* Task input:
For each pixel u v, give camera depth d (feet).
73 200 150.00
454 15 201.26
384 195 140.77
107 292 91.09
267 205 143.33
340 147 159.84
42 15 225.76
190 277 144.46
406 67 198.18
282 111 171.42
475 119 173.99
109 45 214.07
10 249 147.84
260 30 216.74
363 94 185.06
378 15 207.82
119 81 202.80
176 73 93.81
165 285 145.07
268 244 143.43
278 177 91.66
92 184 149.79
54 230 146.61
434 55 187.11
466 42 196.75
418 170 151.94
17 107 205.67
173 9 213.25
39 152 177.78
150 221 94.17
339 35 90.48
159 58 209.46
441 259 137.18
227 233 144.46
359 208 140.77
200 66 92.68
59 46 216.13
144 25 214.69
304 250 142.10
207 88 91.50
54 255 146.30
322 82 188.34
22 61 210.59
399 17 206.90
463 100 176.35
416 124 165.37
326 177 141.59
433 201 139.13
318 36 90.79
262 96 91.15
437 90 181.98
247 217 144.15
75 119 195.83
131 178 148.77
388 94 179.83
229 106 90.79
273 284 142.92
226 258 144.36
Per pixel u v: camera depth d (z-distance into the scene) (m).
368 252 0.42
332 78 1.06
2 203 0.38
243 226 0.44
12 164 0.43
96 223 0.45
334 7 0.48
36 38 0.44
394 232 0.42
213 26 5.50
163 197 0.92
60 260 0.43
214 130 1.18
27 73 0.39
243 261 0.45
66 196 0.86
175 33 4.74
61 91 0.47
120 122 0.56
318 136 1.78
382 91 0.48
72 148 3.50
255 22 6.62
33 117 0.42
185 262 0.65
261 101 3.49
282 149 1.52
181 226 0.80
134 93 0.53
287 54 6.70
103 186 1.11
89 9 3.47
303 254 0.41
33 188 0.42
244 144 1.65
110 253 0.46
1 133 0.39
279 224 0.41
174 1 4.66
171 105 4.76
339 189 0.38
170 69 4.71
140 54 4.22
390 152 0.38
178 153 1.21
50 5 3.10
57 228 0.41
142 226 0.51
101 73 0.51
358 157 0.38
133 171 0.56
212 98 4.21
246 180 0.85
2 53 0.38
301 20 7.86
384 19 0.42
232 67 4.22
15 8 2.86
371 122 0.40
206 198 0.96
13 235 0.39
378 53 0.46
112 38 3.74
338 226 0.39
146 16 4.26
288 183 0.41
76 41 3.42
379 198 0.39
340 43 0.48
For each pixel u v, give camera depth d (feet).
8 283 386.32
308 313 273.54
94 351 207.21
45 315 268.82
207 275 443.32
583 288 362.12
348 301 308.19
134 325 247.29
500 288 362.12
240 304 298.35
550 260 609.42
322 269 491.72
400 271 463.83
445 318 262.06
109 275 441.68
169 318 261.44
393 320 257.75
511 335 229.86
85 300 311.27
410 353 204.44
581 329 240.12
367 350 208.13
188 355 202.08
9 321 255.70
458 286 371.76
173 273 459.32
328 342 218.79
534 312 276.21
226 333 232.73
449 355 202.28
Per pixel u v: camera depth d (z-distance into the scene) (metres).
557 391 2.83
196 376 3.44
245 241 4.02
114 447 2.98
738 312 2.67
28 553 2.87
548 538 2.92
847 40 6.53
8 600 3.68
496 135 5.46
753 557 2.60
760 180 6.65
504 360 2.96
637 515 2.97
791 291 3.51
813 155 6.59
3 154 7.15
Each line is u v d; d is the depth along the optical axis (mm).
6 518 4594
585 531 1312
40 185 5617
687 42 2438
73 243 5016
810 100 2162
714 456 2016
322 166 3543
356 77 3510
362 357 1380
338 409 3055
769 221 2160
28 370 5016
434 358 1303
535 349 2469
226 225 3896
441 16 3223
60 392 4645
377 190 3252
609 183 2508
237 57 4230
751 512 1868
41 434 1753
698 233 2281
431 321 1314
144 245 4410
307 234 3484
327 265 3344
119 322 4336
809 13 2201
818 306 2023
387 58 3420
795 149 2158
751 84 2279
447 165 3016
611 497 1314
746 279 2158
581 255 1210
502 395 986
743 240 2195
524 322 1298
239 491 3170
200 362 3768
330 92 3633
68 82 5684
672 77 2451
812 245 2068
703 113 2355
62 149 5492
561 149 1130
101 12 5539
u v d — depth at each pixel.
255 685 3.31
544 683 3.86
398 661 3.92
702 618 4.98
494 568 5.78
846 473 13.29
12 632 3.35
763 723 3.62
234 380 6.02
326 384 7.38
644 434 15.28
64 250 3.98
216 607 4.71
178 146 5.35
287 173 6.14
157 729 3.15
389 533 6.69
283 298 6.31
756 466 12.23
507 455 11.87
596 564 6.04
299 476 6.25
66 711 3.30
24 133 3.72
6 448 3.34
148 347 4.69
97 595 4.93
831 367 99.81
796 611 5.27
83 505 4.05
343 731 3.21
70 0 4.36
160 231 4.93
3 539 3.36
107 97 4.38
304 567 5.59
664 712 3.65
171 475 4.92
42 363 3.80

* Your instructions: Could you reproduce, exactly, every line above from the line with "267 205 143.33" to the line with "416 124 165.37", and no other line? Both ends count.

* Solution:
267 205 143.33
340 147 159.84
42 15 225.76
190 277 144.46
406 67 198.18
282 111 171.42
475 119 173.99
109 45 214.07
10 249 147.84
260 30 216.74
363 94 185.06
378 15 207.82
119 81 202.80
176 73 93.81
165 285 145.07
268 244 143.43
278 177 91.66
92 184 149.79
54 230 146.61
434 55 187.11
466 42 196.75
418 170 151.94
17 107 205.67
173 9 213.25
39 152 177.78
150 221 94.17
339 35 90.48
159 58 209.46
441 259 137.18
227 233 144.46
359 208 140.77
200 66 92.68
59 46 216.13
144 25 214.69
304 250 142.10
207 88 91.50
54 255 146.30
322 82 188.34
22 61 210.59
399 17 206.90
463 100 176.35
416 124 165.37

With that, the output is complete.